Saturday 22 June 2013

Ruby Sparks




In life, we imagine how that perfect someone will walk into our life. We picture the movie-inspired scenarios, or those Nicholas Sparks’ novels. Sparks, Ruby Sparks. The movie I decided to spend my winter solstice. Snacking on mixed trail and Tim tam’s while sipping the perfectly brewed hot Hazelnut Milo I made just before I put the movie on. I believed it was a biography, or about a person, a one that occupied reality at one stage. 

Funny how I thought it was about a real-existing person. She was perfect for him. What he had in mind, and in every detail. The girl in the sunny haze in a dream he once had. Then out of nowhere, she existed. He might have mixed up reality, and his imaginations; whatever it could be, there she was. Just how he pictured her to be, sharing the same detail of the life he wanted her to hold.  It was good. I have to admit that I am being in the same boat with Calvin. How I wish that that special one will turn out what I exactly want them to be. However, I beg to differ having a non-logical explanation of how they suddenly came into my life. They have to have a proper entry in my life though, not just rock up from a concocted memory, or from a dating site or something like that. The sad bit about love (or whatever we should call that fantasy) is we make a puppet out of our illusion. 

 Photo: FilmEquals.com

By the poolside in one of the most striking dialogue in the film, “So that’s what you’re looking for in a guy... douchiness?...” I dunno, maybe I guess I was looking for you... Just took me a while to find you.” She jumps in the pool, the he follows. She asks, “What did you think the first time you saw me?” “I thought you were the most beautiful girl I ever saw.” “Were you disappointed when you got to know me?”  “How can you ask that?” “I’m such a mess.” “I love your mess.” “...The first time I saw you, I thought, ‘look at that boy, I love him, forever, and ever and ever.’” “What if you get sick of me?” “I won’t... I promise.” Then everything comes to a reality, or what if it actually happened and he was just logging everything? 
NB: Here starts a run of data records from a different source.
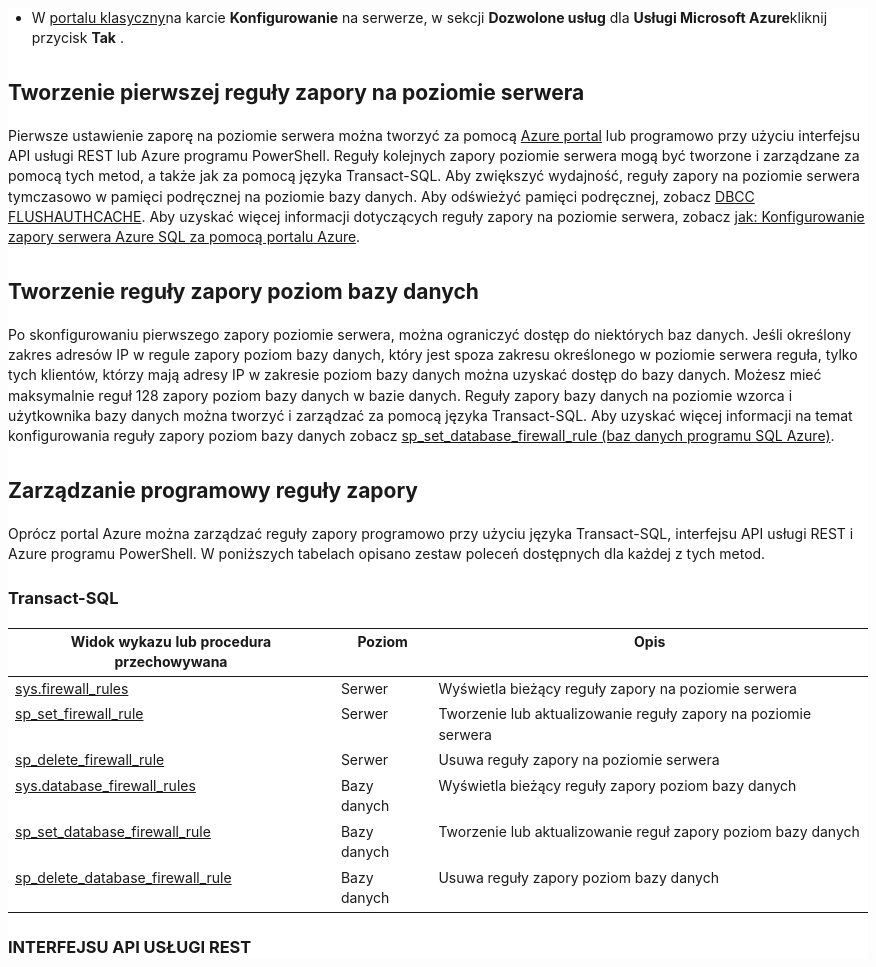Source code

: - W [portalu klasyczny](http://go.microsoft.com/fwlink/p/?LinkID=161793)na karcie **Konfigurowanie** na serwerze, w sekcji **Dozwolone usług** dla **Usługi Microsoft Azure**kliknij przycisk **Tak** .

## <a name="creating-the-first-server-level-firewall-rule"></a>Tworzenie pierwszej reguły zapory na poziomie serwera

Pierwsze ustawienie zaporę na poziomie serwera można tworzyć za pomocą [Azure portal](https://portal.azure.com/) lub programowo przy użyciu interfejsu API usługi REST lub Azure programu PowerShell. Reguły kolejnych zapory poziomie serwera mogą być tworzone i zarządzane za pomocą tych metod, a także jak za pomocą języka Transact-SQL. Aby zwiększyć wydajność, reguły zapory na poziomie serwera tymczasowo w pamięci podręcznej na poziomie bazy danych. Aby odświeżyć pamięci podręcznej, zobacz [DBCC FLUSHAUTHCACHE](https://msdn.microsoft.com/library/mt627793.aspx). Aby uzyskać więcej informacji dotyczących reguły zapory na poziomie serwera, zobacz [jak: Konfigurowanie zapory serwera Azure SQL za pomocą portalu Azure](sql-database-configure-firewall-settings.md).

## <a name="creating-database-level-firewall-rules"></a>Tworzenie reguły zapory poziom bazy danych

Po skonfigurowaniu pierwszego zapory poziomie serwera, można ograniczyć dostęp do niektórych baz danych. Jeśli określony zakres adresów IP w regule zapory poziom bazy danych, który jest spoza zakresu określonego w poziomie serwera reguła, tylko tych klientów, którzy mają adresy IP w zakresie poziom bazy danych można uzyskać dostęp do bazy danych. Możesz mieć maksymalnie reguł 128 zapory poziom bazy danych w bazie danych. Reguły zapory bazy danych na poziomie wzorca i użytkownika bazy danych można tworzyć i zarządzać za pomocą języka Transact-SQL. Aby uzyskać więcej informacji na temat konfigurowania reguły zapory poziom bazy danych zobacz [sp_set_database_firewall_rule (baz danych programu SQL Azure)](https://msdn.microsoft.com/library/dn270010.aspx).

## <a name="programmatically-managing-firewall-rules"></a>Zarządzanie programowy reguły zapory

Oprócz portal Azure można zarządzać reguły zapory programowo przy użyciu języka Transact-SQL, interfejsu API usługi REST i Azure programu PowerShell. W poniższych tabelach opisano zestaw poleceń dostępnych dla każdej z tych metod.


### <a name="transact-sql"></a>Transact-SQL

| Widok wykazu lub procedura przechowywana                                                           | Poziom     | Opis                                          |
|--------------------------------------------------------------------------------------------|-----------|------------------------------------------------------|
| [sys.firewall_rules](https://msdn.microsoft.com/library/dn269980.aspx)                   | Serwer    | Wyświetla bieżący reguły zapory na poziomie serwera     |
| [sp_set_firewall_rule](https://msdn.microsoft.com/library/dn270017.aspx)             | Serwer    | Tworzenie lub aktualizowanie reguły zapory na poziomie serwera       |
| [sp_delete_firewall_rule](https://msdn.microsoft.com/library/dn270024.aspx)          | Serwer    | Usuwa reguły zapory na poziomie serwera                  |
| [sys.database_firewall_rules](https://msdn.microsoft.com/library/dn269982.aspx)        | Bazy danych  | Wyświetla bieżący reguły zapory poziom bazy danych   |
| [sp_set_database_firewall_rule](https://msdn.microsoft.com/library/dn270010.aspx)    | Bazy danych  | Tworzenie lub aktualizowanie reguł zapory poziom bazy danych |
| [sp_delete_database_firewall_rule](https://msdn.microsoft.com/library/dn270030.aspx) | Bazy danych | Usuwa reguły zapory poziom bazy danych                |

### <a name="rest-api"></a>INTERFEJSU API USŁUGI REST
I thought of that at this stage until she was speaking French from the night the brother meets the imaginary girlfriend. We want things to happen our way. “Oh, I think a person who would have to do something pretty amazing to produce a good woman.”, was Harry’s reply to Ruby’s compliment. Then Ruby throws in, “He can be such a control freak, right?”, when Calvin was trying to keep things secret about the manuscript. We are control freaks, and we want things to happen. We control things, we want them to happen the way we want them to, we want people that we love behave the way we want them to. “This is insane! You manifested a woman with your mind.”, Harry freaks out to Calvin. 
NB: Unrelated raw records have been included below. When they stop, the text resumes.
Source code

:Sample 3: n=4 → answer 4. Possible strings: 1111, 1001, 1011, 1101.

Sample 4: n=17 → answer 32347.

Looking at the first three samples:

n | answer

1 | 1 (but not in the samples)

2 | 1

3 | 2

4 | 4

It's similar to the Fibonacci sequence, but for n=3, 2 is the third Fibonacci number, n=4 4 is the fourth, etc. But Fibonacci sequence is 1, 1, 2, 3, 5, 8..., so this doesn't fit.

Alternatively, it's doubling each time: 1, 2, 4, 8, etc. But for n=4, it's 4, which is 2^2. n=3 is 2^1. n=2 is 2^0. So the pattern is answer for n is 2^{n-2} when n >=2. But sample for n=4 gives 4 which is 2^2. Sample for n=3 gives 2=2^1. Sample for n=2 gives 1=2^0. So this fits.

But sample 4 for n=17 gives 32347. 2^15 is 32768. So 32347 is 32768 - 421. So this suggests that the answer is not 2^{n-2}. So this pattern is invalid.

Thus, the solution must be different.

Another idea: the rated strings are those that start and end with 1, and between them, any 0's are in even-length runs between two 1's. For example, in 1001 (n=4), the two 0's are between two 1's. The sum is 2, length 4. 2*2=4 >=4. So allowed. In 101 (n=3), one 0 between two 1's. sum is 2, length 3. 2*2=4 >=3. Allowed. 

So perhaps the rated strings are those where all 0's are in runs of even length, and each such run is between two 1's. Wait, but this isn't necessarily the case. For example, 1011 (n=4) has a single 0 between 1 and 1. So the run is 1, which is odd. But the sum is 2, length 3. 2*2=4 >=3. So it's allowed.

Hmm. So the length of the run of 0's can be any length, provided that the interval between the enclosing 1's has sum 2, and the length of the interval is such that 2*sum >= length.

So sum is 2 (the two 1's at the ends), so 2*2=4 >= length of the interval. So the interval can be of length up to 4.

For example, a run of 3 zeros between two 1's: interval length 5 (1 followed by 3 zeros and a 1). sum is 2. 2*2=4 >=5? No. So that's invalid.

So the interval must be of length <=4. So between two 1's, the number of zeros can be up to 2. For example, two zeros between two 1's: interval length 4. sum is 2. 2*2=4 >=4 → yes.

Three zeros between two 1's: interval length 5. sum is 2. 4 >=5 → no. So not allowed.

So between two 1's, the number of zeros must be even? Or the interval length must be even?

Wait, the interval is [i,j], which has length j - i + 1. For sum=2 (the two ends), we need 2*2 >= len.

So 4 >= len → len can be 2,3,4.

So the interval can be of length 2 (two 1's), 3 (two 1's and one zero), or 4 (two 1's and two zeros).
He had the complete life with her, until he didn’t like the way she had her own self. To him, her becoming as a reality should stay in the bounds of his mind. She was nothing but a creation to him. He failed to see that the one she dreamed of, the one that lived in 9 cities in 6 years and wandering through life like he wanted her to be... is there, by him. Calvin lost it, as like we all do.
Whether or not Ruby was a real girl who was in a voodoo hex, and was cursed to be with a lonely man who would decide her fate, we can’t really say. She was absolutely perfect for him, but he blew it all away. He didn’t want her to have her own life. Calvin wanted to only to be only him and her, that when it was time for her to meet a part of him, he was on a book. It was alright for him to keep reading his book but not for her to sing her catchy melodies (which I happen to know) about love. “There has to be space in a relationship. Otherwise, it’s, like, we’re the same person.”


I can dream of the perfect one, but I have to accept the reality that for a very long time in their life, the formative years, I wasn’t in it. They had a life of their own, they had their own memories that no matter how detailed they will try to narrate it to me, I will have a different imagination as to how it actually happened. They will tell me stories about how they got the massive scar on their hind leg; but the stories won’t matter most, as I only see the beauty of the person who’s legs are on mine, how every bit of them are perfect and that those scars are a part of them and that it has made them stronger, and made those legs walk all the way to me. The wings of fate is now a mere debatable occurrence, whether I would be walking in a park, just to meet someone telling me that I look familiar or we probably go to the same coffee shop, only to tell them that they have been reading my thoughts the whole while.